■ WHAT THIS TASK INVOLVES:
Write the next part of the text on Oracle's sampling for statistics, picking up right after its final sentence.

■ TEXT:
============

[中文]
Author:
fuyuncat
Source:
www.HelloDBA.com
Date:
2010-01-20 07:34:44
Sampling
When analyzing objects, to reduce workload, we may analyze with sampling data to estimate the statistics data. This may reduce the accuracy, but will save much of resource and reduce loading in server, which are important for analyzing the huge tables.
When set sampling size, we have 3 choices.
- Set a specified sample size, from 0.000001 to 100;
- set as DBMS_STATS.AUTO_SAMPLE_SIZE or 0, which will let oracle choose the sample size automaticly;
- no setting, null or 100, means will no sampling.
If set as AUTO, Oracle will have a quick estimating table rows base on data blocks, and then set a initial sampling percent dependent on the row number. To get the row number, oracle will scan the sample data iterativly with adjusting the sampling percent. Here is the pseudocode.
SQL代码
- set initial sample pct (NPCT) by Number of Blocks (NBS) # NPCT = LEAST(100, GREATEST(0.000001, (100 * 100 / NBS)))
- loop {
- if NPCT > 25 then
- set NPCT = 100
- if NPCT >= 100 then
- set the query SQL as "select count(*) from table"
- else
- set the query SQL as "select count(*) from table sample(NPCT)"
- execute SQL and get the sample records number (SN)
- if SN > 5000 or NPCT >= 100 then
- exit loop
- else
- if SN >= 441 then
- NPCT = GREATEST((NPCT*7500/SN), (NPCT*10))
- else
- NPCT = NPCT*100;
- }
- Get the estimated records number # N = SN*100/NPCT
We can find the loop from the trace.
SQL代码
- ...
- quick_estimate_rowcnt: 4359 rows seen at 14.7058823529 percent (aprx. 100 blocks)
- quick_estimate_rowcnt: 47582 rows seen at 100 percent (aprx. 680 blocks)
- ...
With the estimated row number, oracle will set the initial percent by below formula. We can see, in AUTO sampling, the table with less 5500 records will almost not be sampled.
PCT = 5500*100/N
For the previous example, it's initial percent is,
PCT = 5500*100/47582 = 11.558992896473456349039552772057
However, with the initial percent (including the manually specified percent), the analyzed statistics data may not accurate enough to be adopted. In such case, oracle will adjust the percent and re-analyze those data. We can find the re-analyzing iterations from the trace.

============

■ SOURCE INFORMATION:
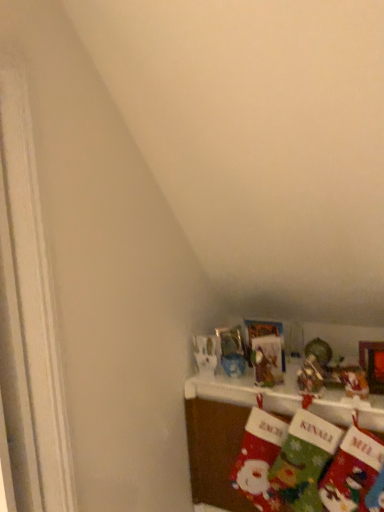
The height and width of the screenshot is (512, 384). Describe the element at coordinates (304, 461) in the screenshot. I see `red felt stocking at lower right, the 2th sock from the right` at that location.

The image size is (384, 512). What do you see at coordinates (226, 431) in the screenshot?
I see `velvet christmas stockings at lower right` at bounding box center [226, 431].

Image resolution: width=384 pixels, height=512 pixels. What do you see at coordinates (259, 459) in the screenshot?
I see `red felt stocking at lower right, acting as the 3th sock starting from the right` at bounding box center [259, 459].

In order to face shiny metallic ornament at upper right, the 2th toy in the left-to-right sequence, should I rotate leftwards or rightwards?

To face it directly, rotate right by 20.957 degrees.

The image size is (384, 512). Find the location of `green felt stocking at lower right, the first sock in the right-to-left sequence`. green felt stocking at lower right, the first sock in the right-to-left sequence is located at coordinates (352, 472).

The image size is (384, 512). Find the location of `red felt stocking at lower right, placed as the 2th sock when sorted from left to right`. red felt stocking at lower right, placed as the 2th sock when sorted from left to right is located at coordinates (304, 461).

Which of these two, metallic silver ornament at upper center, the 2th toy from the right, or shiny metallic ornament at upper right, the 2th toy in the left-to-right sequence, stands taller?

With more height is metallic silver ornament at upper center, the 2th toy from the right.

From a real-world perspective, is metallic silver ornament at upper center, the 1th toy in the left-to-right sequence, physically above shiny metallic ornament at upper right, the 2th toy in the left-to-right sequence?

Incorrect, from a real-world perspective, metallic silver ornament at upper center, the 1th toy in the left-to-right sequence, is lower than shiny metallic ornament at upper right, the 2th toy in the left-to-right sequence.

Is metallic silver ornament at upper center, the 1th toy in the left-to-right sequence, oriented towards shiny metallic ornament at upper right, the 2th toy in the left-to-right sequence?

No, metallic silver ornament at upper center, the 1th toy in the left-to-right sequence, is not oriented towards shiny metallic ornament at upper right, the 2th toy in the left-to-right sequence.

Which object is more forward, metallic silver ornament at upper center, the 1th toy in the left-to-right sequence, or shiny metallic ornament at upper right, the 2th toy in the left-to-right sequence?

shiny metallic ornament at upper right, the 2th toy in the left-to-right sequence.

Can you confirm if green felt stocking at lower right, placed as the 3th sock when sorted from left to right, is smaller than red felt stocking at lower right, acting as the 3th sock starting from the right?

Indeed, green felt stocking at lower right, placed as the 3th sock when sorted from left to right, has a smaller size compared to red felt stocking at lower right, acting as the 3th sock starting from the right.

Is green felt stocking at lower right, placed as the 3th sock when sorted from left to right, inside the boundaries of red felt stocking at lower right, acting as the 3th sock starting from the right, or outside?

green felt stocking at lower right, placed as the 3th sock when sorted from left to right, is not inside red felt stocking at lower right, acting as the 3th sock starting from the right, it's outside.

Can you confirm if green felt stocking at lower right, placed as the 3th sock when sorted from left to right, is positioned to the right of red felt stocking at lower right, acting as the 1th sock starting from the left?

Indeed, green felt stocking at lower right, placed as the 3th sock when sorted from left to right, is positioned on the right side of red felt stocking at lower right, acting as the 1th sock starting from the left.

Is green felt stocking at lower right, placed as the 3th sock when sorted from left to right, further to the viewer compared to red felt stocking at lower right, acting as the 3th sock starting from the right?

No, it is in front of red felt stocking at lower right, acting as the 3th sock starting from the right.

From the picture: Is green felt stocking at lower right, the first sock in the right-to-left sequence, surrounding red felt stocking at lower right, placed as the 2th sock when sorted from left to right?

Yes, red felt stocking at lower right, placed as the 2th sock when sorted from left to right, is surrounded by green felt stocking at lower right, the first sock in the right-to-left sequence.

Is green felt stocking at lower right, placed as the 3th sock when sorted from left to right, taller than red felt stocking at lower right, placed as the 2th sock when sorted from left to right?

No, green felt stocking at lower right, placed as the 3th sock when sorted from left to right, is not taller than red felt stocking at lower right, placed as the 2th sock when sorted from left to right.

From the image's perspective, is green felt stocking at lower right, the first sock in the right-to-left sequence, positioned above or below red felt stocking at lower right, placed as the 2th sock when sorted from left to right?

green felt stocking at lower right, the first sock in the right-to-left sequence, is situated lower than red felt stocking at lower right, placed as the 2th sock when sorted from left to right, in the image.

Is metallic silver ornament at upper center, the 2th toy from the right, beside red felt stocking at lower right, the 2th sock from the right?

No, metallic silver ornament at upper center, the 2th toy from the right, is not in contact with red felt stocking at lower right, the 2th sock from the right.

Which object is closer to the camera, metallic silver ornament at upper center, the 2th toy from the right, or red felt stocking at lower right, placed as the 2th sock when sorted from left to right?

Positioned in front is red felt stocking at lower right, placed as the 2th sock when sorted from left to right.

Considering the positions of objects metallic silver ornament at upper center, the 1th toy in the left-to-right sequence, and red felt stocking at lower right, the 2th sock from the right, in the image provided, who is more to the right, metallic silver ornament at upper center, the 1th toy in the left-to-right sequence, or red felt stocking at lower right, the 2th sock from the right,?

metallic silver ornament at upper center, the 1th toy in the left-to-right sequence, is more to the right.

From the image's perspective, relative to red felt stocking at lower right, acting as the 1th sock starting from the left, is red felt stocking at lower right, the 2th sock from the right, above or below?

Based on their image positions, red felt stocking at lower right, the 2th sock from the right, is located above red felt stocking at lower right, acting as the 1th sock starting from the left.

Does red felt stocking at lower right, the 2th sock from the right, have a greater height compared to red felt stocking at lower right, acting as the 3th sock starting from the right?

Indeed, red felt stocking at lower right, the 2th sock from the right, has a greater height compared to red felt stocking at lower right, acting as the 3th sock starting from the right.

From a real-world perspective, which is physically below, red felt stocking at lower right, the 2th sock from the right, or red felt stocking at lower right, acting as the 3th sock starting from the right?

In real-world perspective, red felt stocking at lower right, acting as the 3th sock starting from the right, is lower.

Which object is wider, red felt stocking at lower right, placed as the 2th sock when sorted from left to right, or red felt stocking at lower right, acting as the 3th sock starting from the right?

red felt stocking at lower right, placed as the 2th sock when sorted from left to right, is wider.

Would you say red felt stocking at lower right, the 2th sock from the right, is inside or outside metallic silver ornament at upper center, the 2th toy from the right?

red felt stocking at lower right, the 2th sock from the right, is not inside metallic silver ornament at upper center, the 2th toy from the right, it's outside.

Can you confirm if red felt stocking at lower right, the 2th sock from the right, is smaller than metallic silver ornament at upper center, the 2th toy from the right?

Incorrect, red felt stocking at lower right, the 2th sock from the right, is not smaller in size than metallic silver ornament at upper center, the 2th toy from the right.

From the image's perspective, is red felt stocking at lower right, the 2th sock from the right, positioned above or below metallic silver ornament at upper center, the 1th toy in the left-to-right sequence?

Clearly, from the image's perspective, red felt stocking at lower right, the 2th sock from the right, is below metallic silver ornament at upper center, the 1th toy in the left-to-right sequence.

Considering the sizes of red felt stocking at lower right, the 2th sock from the right, and metallic silver ornament at upper center, the 2th toy from the right, in the image, is red felt stocking at lower right, the 2th sock from the right, wider or thinner than metallic silver ornament at upper center, the 2th toy from the right,?

red felt stocking at lower right, the 2th sock from the right, is wider than metallic silver ornament at upper center, the 2th toy from the right.

Can you confirm if green felt stocking at lower right, the first sock in the right-to-left sequence, is bigger than metallic silver ornament at upper center, the 1th toy in the left-to-right sequence?

Correct, green felt stocking at lower right, the first sock in the right-to-left sequence, is larger in size than metallic silver ornament at upper center, the 1th toy in the left-to-right sequence.

Consider the image. Between green felt stocking at lower right, placed as the 3th sock when sorted from left to right, and metallic silver ornament at upper center, the 2th toy from the right, which one has larger width?

green felt stocking at lower right, placed as the 3th sock when sorted from left to right, is wider.

Based on the photo, how different are the orientations of green felt stocking at lower right, placed as the 3th sock when sorted from left to right, and metallic silver ornament at upper center, the 2th toy from the right, in degrees?

There is a 5.93-degree angle between the facing directions of green felt stocking at lower right, placed as the 3th sock when sorted from left to right, and metallic silver ornament at upper center, the 2th toy from the right.

Do you think green felt stocking at lower right, the first sock in the right-to-left sequence, is within metallic silver ornament at upper center, the 2th toy from the right, or outside of it?

green felt stocking at lower right, the first sock in the right-to-left sequence, cannot be found inside metallic silver ornament at upper center, the 2th toy from the right.

In order to click on toy that is behind the shiny metallic ornament at upper right, which is the 1th toy from right to left in this screenshot , I will do `click(310, 378)`.

In order to click on the 1st sock located above the red felt stocking at lower right, acting as the 3th sock starting from the right (from a real-world perspective) in this screenshot , I will do `click(352, 472)`.

Looking at the image, which one is located further to red felt stocking at lower right, placed as the 2th sock when sorted from left to right, shiny metallic ornament at upper right, which is the 1th toy from right to left, or velvet christmas stockings at lower right?

shiny metallic ornament at upper right, which is the 1th toy from right to left, is further to red felt stocking at lower right, placed as the 2th sock when sorted from left to right.

Which object lies further to the anchor point shiny metallic ornament at upper right, which is the 1th toy from right to left, velvet christmas stockings at lower right or red felt stocking at lower right, placed as the 2th sock when sorted from left to right?

Based on the image, velvet christmas stockings at lower right appears to be further to shiny metallic ornament at upper right, which is the 1th toy from right to left.

Which object lies nearer to the anchor point red felt stocking at lower right, acting as the 1th sock starting from the left, metallic silver ornament at upper center, the 2th toy from the right, or green felt stocking at lower right, placed as the 3th sock when sorted from left to right?

Based on the image, green felt stocking at lower right, placed as the 3th sock when sorted from left to right, appears to be nearer to red felt stocking at lower right, acting as the 1th sock starting from the left.

Looking at this image, from the image, which object appears to be nearer to velvet christmas stockings at lower right, red felt stocking at lower right, placed as the 2th sock when sorted from left to right, or red felt stocking at lower right, acting as the 1th sock starting from the left?

red felt stocking at lower right, acting as the 1th sock starting from the left.

Based on their spatial positions, is velvet christmas stockings at lower right or red felt stocking at lower right, acting as the 3th sock starting from the right, further from green felt stocking at lower right, placed as the 3th sock when sorted from left to right?

The object further to green felt stocking at lower right, placed as the 3th sock when sorted from left to right, is velvet christmas stockings at lower right.

From the image, which object appears to be nearer to green felt stocking at lower right, the first sock in the right-to-left sequence, velvet christmas stockings at lower right or metallic silver ornament at upper center, the 1th toy in the left-to-right sequence?

metallic silver ornament at upper center, the 1th toy in the left-to-right sequence, lies closer to green felt stocking at lower right, the first sock in the right-to-left sequence, than the other object.

Which object lies further to the anchor point green felt stocking at lower right, the first sock in the right-to-left sequence, red felt stocking at lower right, acting as the 1th sock starting from the left, or red felt stocking at lower right, the 2th sock from the right?

red felt stocking at lower right, acting as the 1th sock starting from the left, lies further to green felt stocking at lower right, the first sock in the right-to-left sequence, than the other object.

Looking at the image, which one is located closer to red felt stocking at lower right, acting as the 3th sock starting from the right, metallic silver ornament at upper center, the 1th toy in the left-to-right sequence, or red felt stocking at lower right, placed as the 2th sock when sorted from left to right?

red felt stocking at lower right, placed as the 2th sock when sorted from left to right, is closer to red felt stocking at lower right, acting as the 3th sock starting from the right.

The width and height of the screenshot is (384, 512). What are the coordinates of `shelf between red felt stocking at lower right, acting as the 3th sock starting from the right, and green felt stocking at lower right, placed as the 3th sock when sorted from left to right, in the horizontal direction` in the screenshot? It's located at (226, 431).

Locate an element on the screen. Image resolution: width=384 pixels, height=512 pixels. toy between shiny metallic ornament at upper right, which is the 1th toy from right to left, and red felt stocking at lower right, placed as the 2th sock when sorted from left to right, vertically is located at coordinates (310, 378).

Where is `sock between red felt stocking at lower right, acting as the 3th sock starting from the right, and velvet christmas stockings at lower right, in the horizontal direction`? The height and width of the screenshot is (512, 384). sock between red felt stocking at lower right, acting as the 3th sock starting from the right, and velvet christmas stockings at lower right, in the horizontal direction is located at coordinates (304, 461).

Where is `toy between shiny metallic ornament at upper right, the 2th toy in the left-to-right sequence, and velvet christmas stockings at lower right in the up-down direction`? Image resolution: width=384 pixels, height=512 pixels. toy between shiny metallic ornament at upper right, the 2th toy in the left-to-right sequence, and velvet christmas stockings at lower right in the up-down direction is located at coordinates (310, 378).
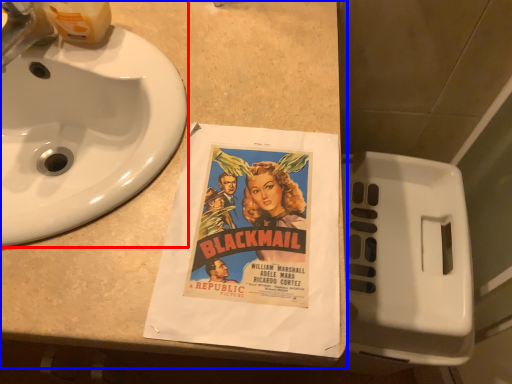
Question: Which object is further to the camera taking this photo, sink (highlighted by a red box) or counter top (highlighted by a blue box)?

Choices:
 (A) sink
 (B) counter top

Answer: (A)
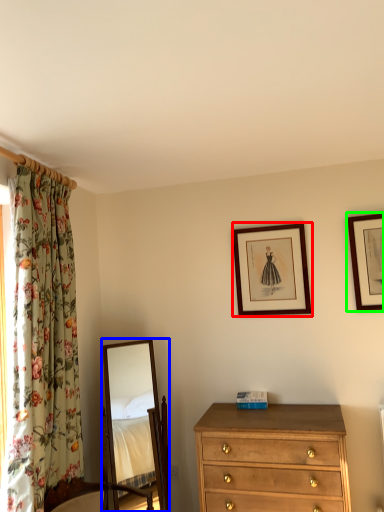
Question: Which is nearer to the picture frame (highlighted by a red box)? mirror (highlighted by a blue box) or picture frame (highlighted by a green box).

Choices:
 (A) mirror
 (B) picture frame

Answer: (B)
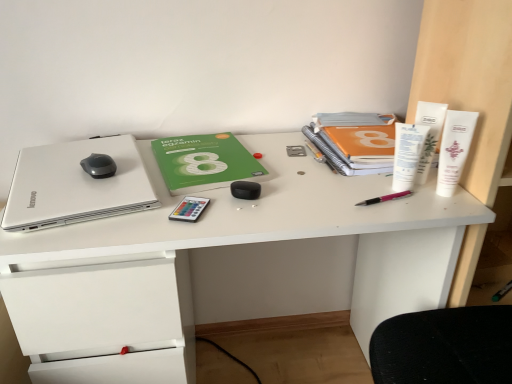
I want to click on free spot in front of green matte paperback book at center, which is the second paperback book in right-to-left order, so 207,213.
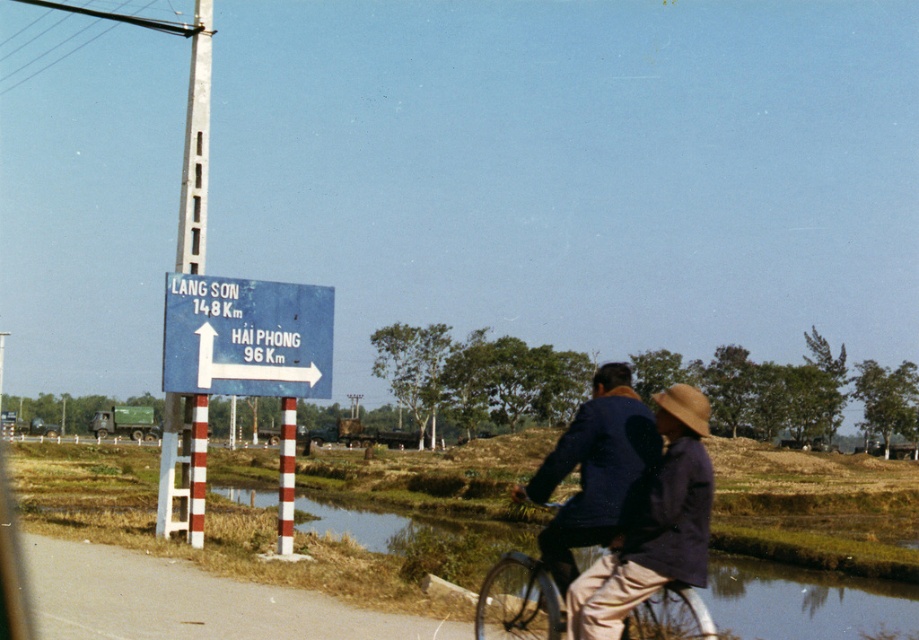
Between dark blue fabric jacket at center and white striped pole at center, which one is positioned higher?

dark blue fabric jacket at center is above.

Looking at this image, is dark blue fabric jacket at center further to camera compared to white striped pole at center?

No, it is not.

Describe the element at coordinates (654, 525) in the screenshot. I see `dark blue fabric jacket at center` at that location.

In order to click on dark blue fabric jacket at center in this screenshot , I will do `click(654, 525)`.

Does dark blue fabric jacket at center come behind metallic silver bicycle at center?

No, it is not.

Who is higher up, dark blue fabric jacket at center or metallic silver bicycle at center?

dark blue fabric jacket at center is higher up.

Which is behind, point (633, 560) or point (657, 593)?

Positioned behind is point (657, 593).

Where is `dark blue fabric jacket at center`? The width and height of the screenshot is (919, 640). dark blue fabric jacket at center is located at coordinates (654, 525).

Measure the distance between point (216, 348) and camera.

Point (216, 348) and camera are 13.15 meters apart.

What do you see at coordinates (246, 337) in the screenshot? I see `blue painted metal sign at upper left` at bounding box center [246, 337].

Find the location of a particular element. The height and width of the screenshot is (640, 919). blue painted metal sign at upper left is located at coordinates (246, 337).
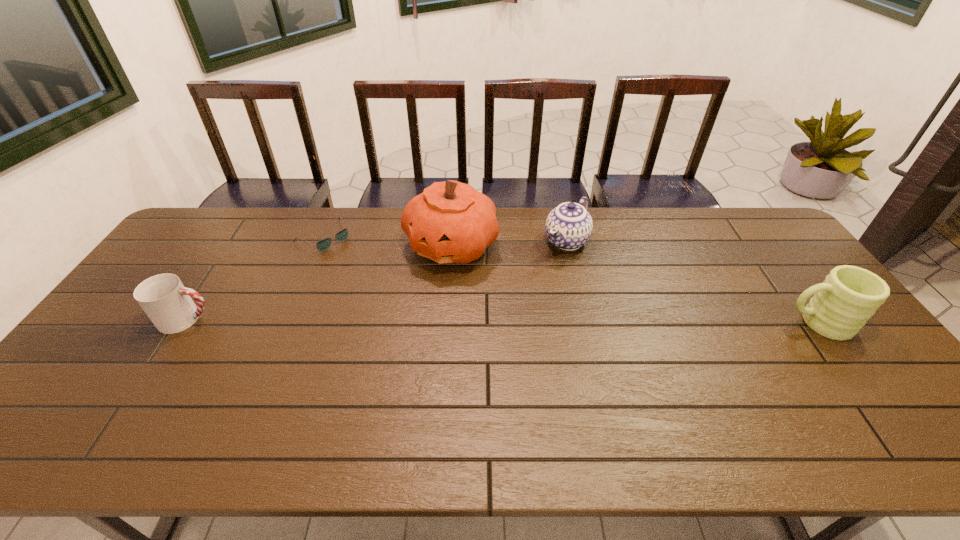
Locate an element on the screen. This screenshot has height=540, width=960. the second shortest object is located at coordinates (165, 300).

Where is `cup`? cup is located at coordinates click(165, 300).

Identify the location of mug. (848, 297).

Where is `chinaware`? The image size is (960, 540). chinaware is located at coordinates (569, 226).

Locate an element on the screen. The width and height of the screenshot is (960, 540). the third object from left to right is located at coordinates (451, 222).

Where is `pumpkin`? pumpkin is located at coordinates (451, 222).

Find the location of `sunglasses`. sunglasses is located at coordinates (323, 245).

Where is `the second object from left to right`? the second object from left to right is located at coordinates click(323, 245).

Identify the location of blank space located on the side of the leftmost object where the handle is located. This screenshot has width=960, height=540. (253, 319).

This screenshot has width=960, height=540. What are the coordinates of `vacant area situated on the side of the mug with the handle` in the screenshot? It's located at (638, 323).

============

■ WRITTEN REPLY:
SQL代码
- Iteration 1, percentage 11.55899289647345634903955277205666008154
- NNV NDV AVG MMX HST EP RP NNNP IND CNDV HSTN HSTR COLNAME
- Y Y Y Y Y Y Y Y Y Y SYS_NC00015$
- Y Y Y Y Y Y Y Y Y Y OWNER
- Y Y Y Y Y Y Y Y Y Y OBJECT_NAME
- Y Y Y Y Y Y Y Y SUBOBJECT_NAME
- Y Y Y Y Y Y Y Y Y OBJECT_ID
- Y Y Y Y Y Y Y Y DATA_OBJECT_ID
- Y Y Y Y Y Y Y Y OBJECT_TYPE
- Y Y Y Y Y Y Y CREATED
- Y Y Y Y Y Y Y LAST_DDL_TIME
- Y Y Y Y Y Y Y Y TIMESTAMP
- Y Y Y Y Y Y Y Y Y STATUS
- Y Y Y Y Y Y Y Y TEMPORARY
- Y Y Y Y Y Y Y Y GENERATED
- Y Y Y Y Y Y Y Y SECONDARY
- ...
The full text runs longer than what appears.